Putting it together — and a word of honesty
- Train and plot the learning curve. Both lines high and flat? You are underfitting — add capacity or train longer before worrying about regularization at all.
- See the validation line turn upward while training keeps falling? That gap is overfitting. Now reach for the toolkit.
- Get more or more varied data first if you can (augmentation included) — it attacks the root cause.
- Add weight decay (L2) and, for neural nets, dropout; tune their strength on the validation set, not the test set.
- Turn on early stopping so you always keep the best checkpoint.
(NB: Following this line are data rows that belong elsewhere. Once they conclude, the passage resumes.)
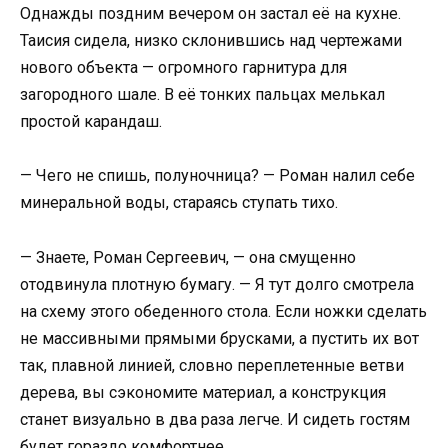
Однажды поздним вечером он застал её на кухне.
Таисия сидела, низко склонившись над чертежами
нового объекта — огромного гарнитура для
загородного шале. В её тонких пальцах мелькал
простой карандаш.
— Чего не спишь, полуночница? — Роман налил себе
минеральной воды, стараясь ступать тихо.
— Знаете, Роман Сергеевич, — она смущенно
отодвинула плотную бумагу. — Я тут долго смотрела
на схему этого обеденного стола. Если ножки сделать
не массивными прямыми брусками, а пустить их вот
так, плавной линией, словно переплетенные ветви
дерева, вы сэкономите материал, а конструкция
станет визуально в два раза легче. И сидеть гостям
будет гораздо комфортнее.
Open the test set once, at the very end, to report an honest number.
Step back and the unity is striking: regularization, early stopping, dropout, more data — every one of them is a way of telling the model *'do not trust your training data so completely.'* That humility is the whole secret. A learner that fits its examples perfectly has learned the past; a learner that resists fitting them perfectly has a shot at the future.
One honest caveat to carry forward. There is no single regularizer that is best for every problem — the no free lunch theorem guarantees it, and every choice you make bakes in an inductive bias, an assumption about what 'simple' should mean for your data. Regularization does not give you generalization for free; it trades a bias you can reason about for a reduction in variance you can measure. Used with that clear-eyed view, it is the most reliable lever in all of machine learning.